Los Angeles based Marketing Brand Strategist Tiffany Victoria Bradshaw has witnessed this scenario firsthand. Often she has seen how the lack of familiarity with various ethnic groups at fashion shows has resulted in not using minorities.
Bradshaw feels that the unfamiliarity with “ethnic attributes” such as coarser hair among African women and non-lids with Asians by makeup artists and stylists has created an environment within the fashion industry that tolerates discrimination – by allowing workers to use time restraints as the rational for their behavior.
Such decisions carry a two-fold punch that deepens the roots of prejudice outside and within minority groups. As for the women of African descent who are further from such mass media interpretation of African beauty, they are made to feel like complete outsiders.
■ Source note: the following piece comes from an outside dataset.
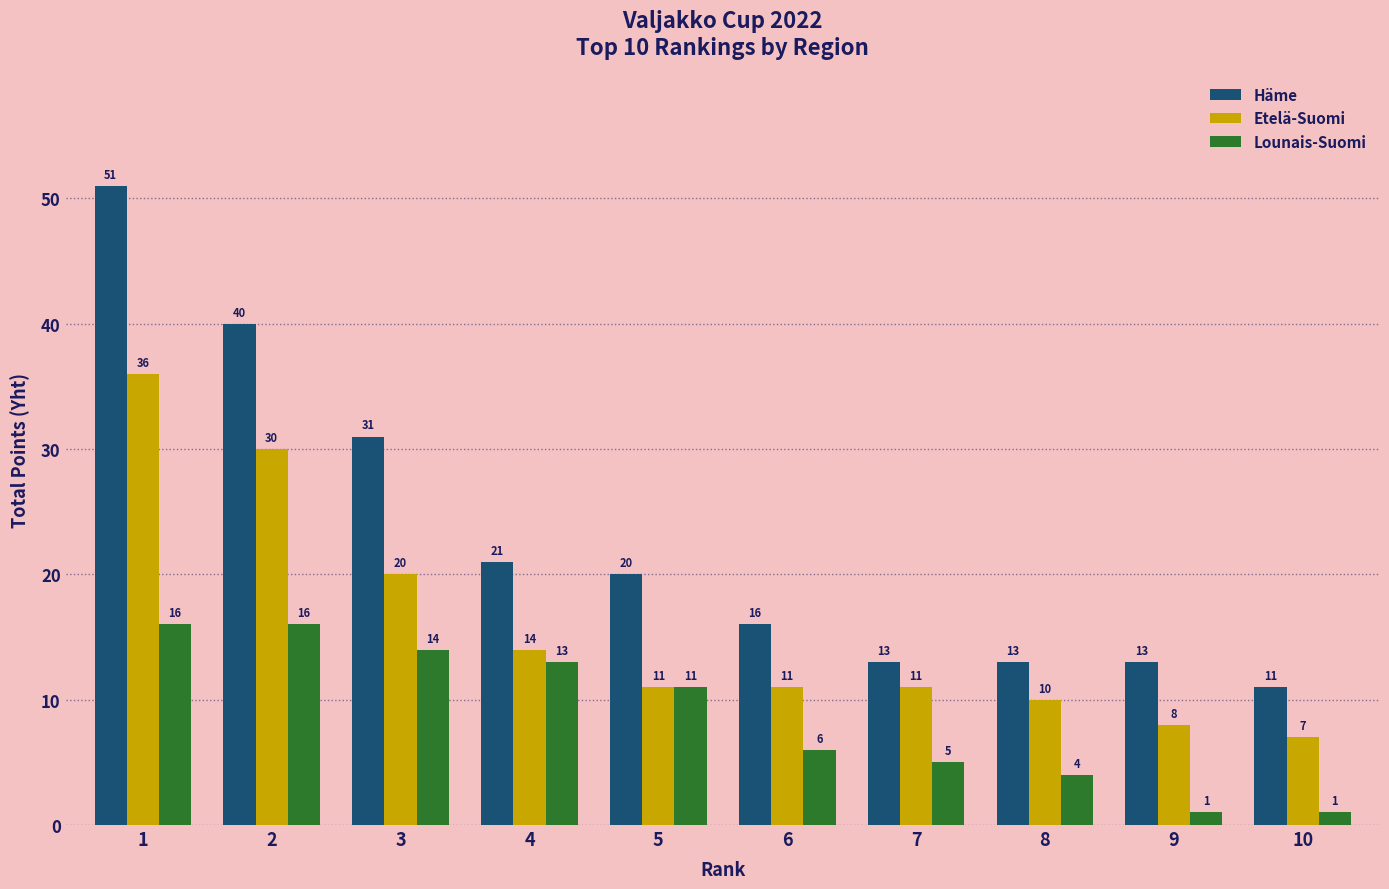

Which series has the largest total across all categories?

Häme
“I think every group is always looking for someone that is similar to them. Even though we like to think that we are so open minded this perception only exists at the surface,” she says. “So when we pick up a magazine and we don’t see someone that reminds us of ourselves, even when that person is suppose to represent us, as an African American women, it’s just another kick.”
Considering that African Americans spent $507 billion dollars (out of our total estimated buying power of $836 billion) in 2009 on hair care and personal grooming items, advertisers are acutely aware of the importance of not only wooing but securing our product loyalty. This figure is up 16.6 percent from the $435 billion spent the previous year according to an annual report published by Target Market News.
With such hefty sums at stake maybe this accounts for why representatives from BMG, Ford Modeling and a former top African American magazine editor first agreed to interviews, confirmed times then went MIA upon reviewing interview questions. Race is hot potato even when you’re naive enough to think it’s not.
Made hotter by the fact that even the Ethiopian models thrust into prominence are also cherry picked for certain features. Take for example Liya Kebede and Gelila Bekel as the print model or girl-next-door versus Lola Luv as the hip-hop model.
The first two are positioned as the perfect blend of brown skin and “white” physical features – absolutely non-threatening, contends Baldwin. Whereas the hip-hop beauty standard of Luv constitutes a type of hyper-Africanized standard (i.e. wide hips, large buttocks contrasted with a small waist).
Whatever angle the situation is viewed, the conscious decision by mass media to skew perception now via the use of Ethiopian models only intensifies the acidic nature of the racial cast system. Although Lydia Asghedom, Maya Gate Haile and Sara Nuru, to name a few models of Ethiopian descent, have gained international notoriety – all Ethiopians do not look the same. To boot, now that there are a few more dark faces in front of the camera – we’re lead to believe that we made it to the apex.
“Let’s be honest,” Baldwin points out. “We’re maybe talking about seven Ethiopian women in the beauty industry that has now constituted an “explosion”…hardly.” “The particular framings of Ethiopian Beauty allows for the “browning” of dominant standards without undoing those standards, still preserving rather traditional beauty standards that are aligned with a stereotypical white ideal, in brown face.”